RN teve aumento de mortes entre 2015 e 2017 e queda de 2017 para 2018 e 2019
O estudo “Mortandade da Juventude Potiguar 2015-2019” mostra que no primeiro ano pesquisado, 2015, foram registrados 967 jovens mortos. No ano seguinte, esse número saltou para 1.130; e cresceu mais ainda em 2017, chegando aos 1.398 crimes letais contra pessoas entre 12 e 29 anos. Em 2018, houve uma redução para 1.104 casos; caindo mais ainda no ano seguinte: 777, sendo o menor número dentro deste período de cinco anos.
O comparativo mostra um aumento de quase 17% de 2015 para 2016, e de quase 24% de 2016 para 2017. Já de 2017 para 2018 e de 2018 para 2019 foram registradas reduções de, respectivamente, 21% e 29,6%.O estudo mostra que a maioria dos jovens mortos nestes anos foi de etnia parda e preta. Do acumulado nos cinco anos, 3.177, ou seja, 59,1% eram pardos; e 1.677 ou 31,2% eram pretos, totalizando 90,3%.
Brancos aparecem em 9,5% dos casos. Para se ter uma ideia da enorme diferença entre as vítimas por etnia, dos 777 jovens mortos no estado no ano passado, 63 eram brancos e mais de 700 eram pardos e pretos. O estudo assevera que “a cor da pele é fator de risco para a população negra e parda no estado”.
“No Brasil, ser jovem, em especial jovem negro, significa também ser sujeito de diversas violações de direitos. A realidade do estado do Rio Grande do Norte não foge à regra e tem sido de uma dureza enorme para a juventude”, analisa em um trecho da publicação, Gabriel Medeiros de Miranda, que preside o Conselho Estadual de Juventude e exerce o cargo de subsecretário da juventude da Secretaria de Estado das Mulheres, da Juventude, da Igualdade Racial e dos Direitos Humanos, acrescentando que “a tarefa de construir políticas públicas que permitam a superação do caráter de genocídio dos índices de mortes matadas de jovens potiguares é árdua e que exige o poder público e a participação ativa da sociedade civil.”

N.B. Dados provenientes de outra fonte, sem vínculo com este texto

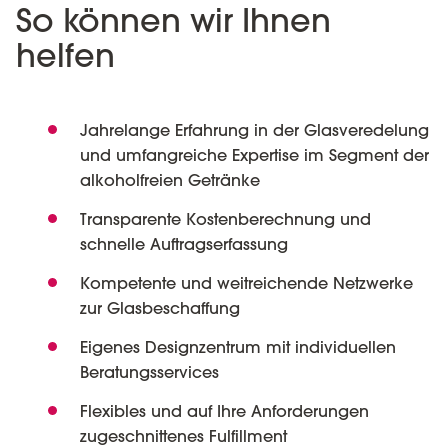
So können wir Ihnen
helfen
Jahrelange Erfahrung in der Glasveredelung
und umfangreiche Expertise im Segment der
alkoholfreien Getränke
Transparente Kostenberechnung und
schnelle Auftragserfassung
Kompetente und weitreichende Netzwerke
zur Glasbeschaffung
Eigenes Designzentrum mit individuellen
Beratungsservices
Flexibles und auf Ihre Anforderungen
zugeschnittenes Fulfillment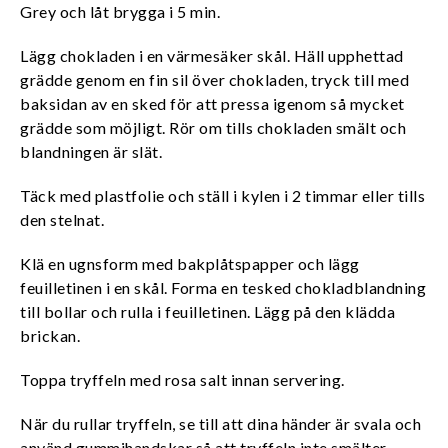
Grey och låt brygga i 5 min.
Lägg chokladen i en värmesäker skål. Häll upphettad
grädde genom en fin sil över chokladen, tryck till med
baksidan av en sked för att pressa igenom så mycket
grädde som möjligt. Rör om tills chokladen smält och
blandningen är slät.
Täck med plastfolie och ställ i kylen i 2 timmar eller tills
den stelnat.
Klä en ugnsform med bakplåtspapper och lägg
feuilletinen i en skål. Forma en tesked chokladblandning
till bollar och rulla i feuilletinen. Lägg på den klädda
brickan.
Toppa tryffeln med rosa salt innan servering.
När du rullar tryffeln, se till att dina händer är svala och
använd gummihandskar så att tryffeln inte smälter.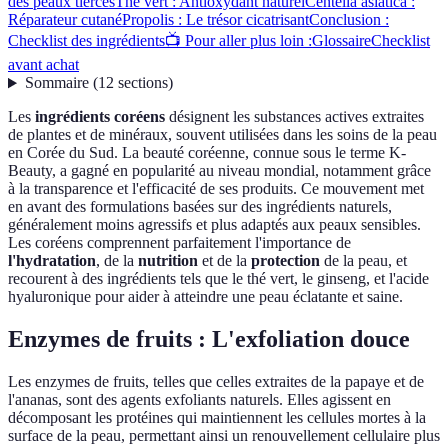
des peaux tierces
Thé vert : Antioxydant naturel
Centella asiatica :
Réparateur cutané
Propolis : Le trésor cicatrisant
Conclusion :
Checklist des ingrédients
📺 Pour aller plus loin :
Glossaire
Checklist
avant achat
Sommaire
(
12
sections
)
Les
ingrédients coréens
désignent les substances actives extraites
de plantes et de minéraux, souvent utilisées dans les soins de la peau
en Corée du Sud. La beauté coréenne, connue sous le terme K-
Beauty, a gagné en popularité au niveau mondial, notamment grâce
à la transparence et l'efficacité de ses produits. Ce mouvement met
en avant des formulations basées sur des ingrédients naturels,
généralement moins agressifs et plus adaptés aux peaux sensibles.
Les coréens comprennent parfaitement l'importance de
l'hydratation
, de la
nutrition
et de la
protection
de la peau, et
recourent à des ingrédients tels que le thé vert, le ginseng, et l'acide
hyaluronique pour aider à atteindre une peau éclatante et saine.
Enzymes de fruits : L'exfoliation douce
Les enzymes de fruits, telles que celles extraites de la papaye et de
l'ananas, sont des agents exfoliants naturels. Elles agissent en
décomposant les protéines qui maintiennent les cellules mortes à la
surface de la peau, permettant ainsi un renouvellement cellulaire plus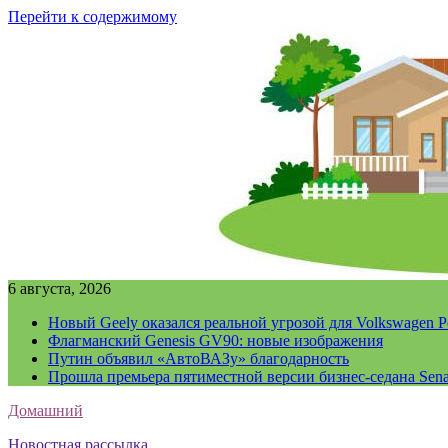
Перейти к содержимому
6 августа, 2026
Новый Geely оказался реальной угрозой для Volkswagen P
Флагманский Genesis GV90: новые изображения
Путин объявил «АвтоВАЗу» благодарность
Прошла премьера пятиместной версии бизнес-седана Sena
Домашний
Новостная рассылка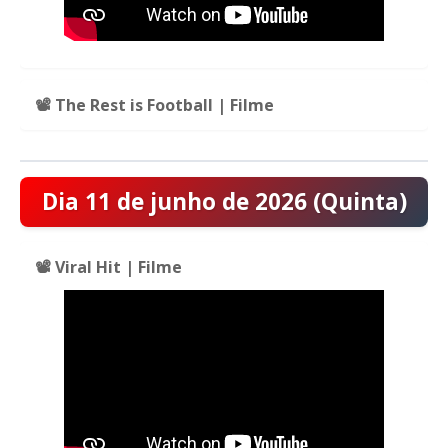
📽️ The Rest is Football | Filme
Dia 11 de junho de 2026 (Quinta)
📽️ Viral Hit | Filme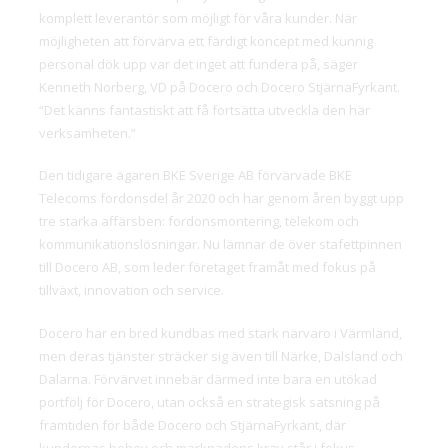
komplett leverantör som möjligt för våra kunder. När
möjligheten att förvärva ett färdigt koncept med kunnig
personal dök upp var det inget att fundera på, säger
Kenneth Norberg, VD på Docero och Docero StjärnaFyrkant.
“Det känns fantastiskt att få fortsätta utveckla den här
verksamheten.”
Den tidigare ägaren BKE Sverige AB förvärvade BKE
Telecoms fordonsdel år 2020 och har genom åren byggt upp
tre starka affärsben: fordonsmontering, telekom och
kommunikationslösningar. Nu lämnar de över stafettpinnen
till Docero AB, som leder företaget framåt med fokus på
tillväxt, innovation och service.
Docero har en bred kundbas med stark närvaro i Värmland,
men deras tjänster sträcker sig även till Närke, Dalsland och
Dalarna. Förvärvet innebär därmed inte bara en utökad
portfölj för Docero, utan också en strategisk satsning på
framtiden för både Docero och StjärnaFyrkant, där
kundernas behov och marknadens krav står i fokus.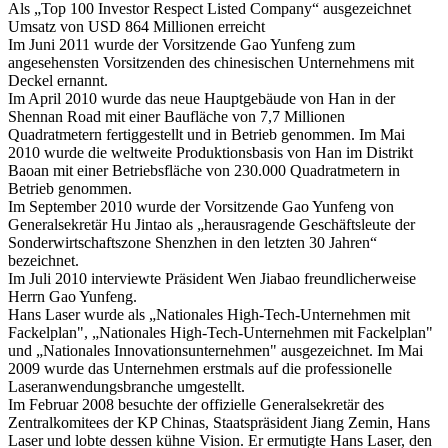
Als „Top 100 Investor Respect Listed Company“ ausgezeichnet
Umsatz von USD 864 Millionen erreicht
Im Juni 2011 wurde der Vorsitzende Gao Yunfeng zum
angesehensten Vorsitzenden des chinesischen Unternehmens mit
Deckel ernannt.
Im April 2010 wurde das neue Hauptgebäude von Han in der
Shennan Road mit einer Baufläche von 7,7 Millionen
Quadratmetern fertiggestellt und in Betrieb genommen. Im Mai
2010 wurde die weltweite Produktionsbasis von Han im Distrikt
Baoan mit einer Betriebsfläche von 230.000 Quadratmetern in
Betrieb genommen.
Im September 2010 wurde der Vorsitzende Gao Yunfeng von
Generalsekretär Hu Jintao als „herausragende Geschäftsleute der
Sonderwirtschaftszone Shenzhen in den letzten 30 Jahren“
bezeichnet.
Im Juli 2010 interviewte Präsident Wen Jiabao freundlicherweise
Herrn Gao Yunfeng.
Hans Laser wurde als „Nationales High-Tech-Unternehmen mit
Fackelplan", „Nationales High-Tech-Unternehmen mit Fackelplan"
und „Nationales Innovationsunternehmen" ausgezeichnet. Im Mai
2009 wurde das Unternehmen erstmals auf die professionelle
Laseranwendungsbranche umgestellt.
Im Februar 2008 besuchte der offizielle Generalsekretär des
Zentralkomitees der KP Chinas, Staatspräsident Jiang Zemin, Hans
Laser und lobte dessen kühne Vision. Er ermutigte Hans Laser, den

Quase 57% do total de pessoas mortas entre 2015-2019 no RN eram de jovens
Quase 57% do total de pessoas mortas entre 2015-2019 no RN eram de jovens. É o que revela ainda a publicação da Revista OBVIUM de junho de 2020 “Mortandade da Juventude Potiguar 2015-2019”. Segundo o estudo, das quase 9.500 pessoas mortas no estado nestes últimos cinco anos, mais de 5.300 eram de jovens. A pesquisa acrescenta também que do total de jovens mortos, quase 60% eram da faixa etária entre 18 e 24 anos.
Os outros 28% eram de jovens com idades entre 25 e 29 anos. E 12% dos jovens mortos eram da faixa etária entre 12 e 17 anos de idade. A grande maioria deles foi classificada pela publicação com o estado civil “solteiro” e a escolaridade “ignorada”, ficando o ensino “fundamental” em segundo lugar (28,9%). A classificação “sem atividade remunerada” figura em 63,5% do total de casos.
“Isso mostra como a violência pode estar atrelada à desigualdade econômica, à falta de investimentos na educação da nossa juventude e à elevada circulação de armas de fogos, além da falta de políticas públicas de permanência dessa juventude no mercado de trabalho”, avalia trecho do estudo. A publicação esmiúça ainda que a região Leste liderou com 61% das ocorrências, seguida do Oeste potiguar, com 22,6%.
Com relação aos municípios com maior número de casos, Natal concentrou quase 27% e Mossoró 11,5%. Parnamirim (7,4%), São Gonçalo do Amarante (6,4%) e Macaíba (4,7%) completam os cinco primeiros. O levantamento detalha também que quase 80% das mortes foram resultantes de homicídios, seguido de intervenção policial (8,9%); que arma de fogo foi o meio empregado em 92,1% das mortes; e que crimes classificados como ‘de encomenda’ representaram 42,1% das macrocausas da violência, seguida de “violência interpessoal”, “conflito polícia x criminalidade” e “ação do tráfico”.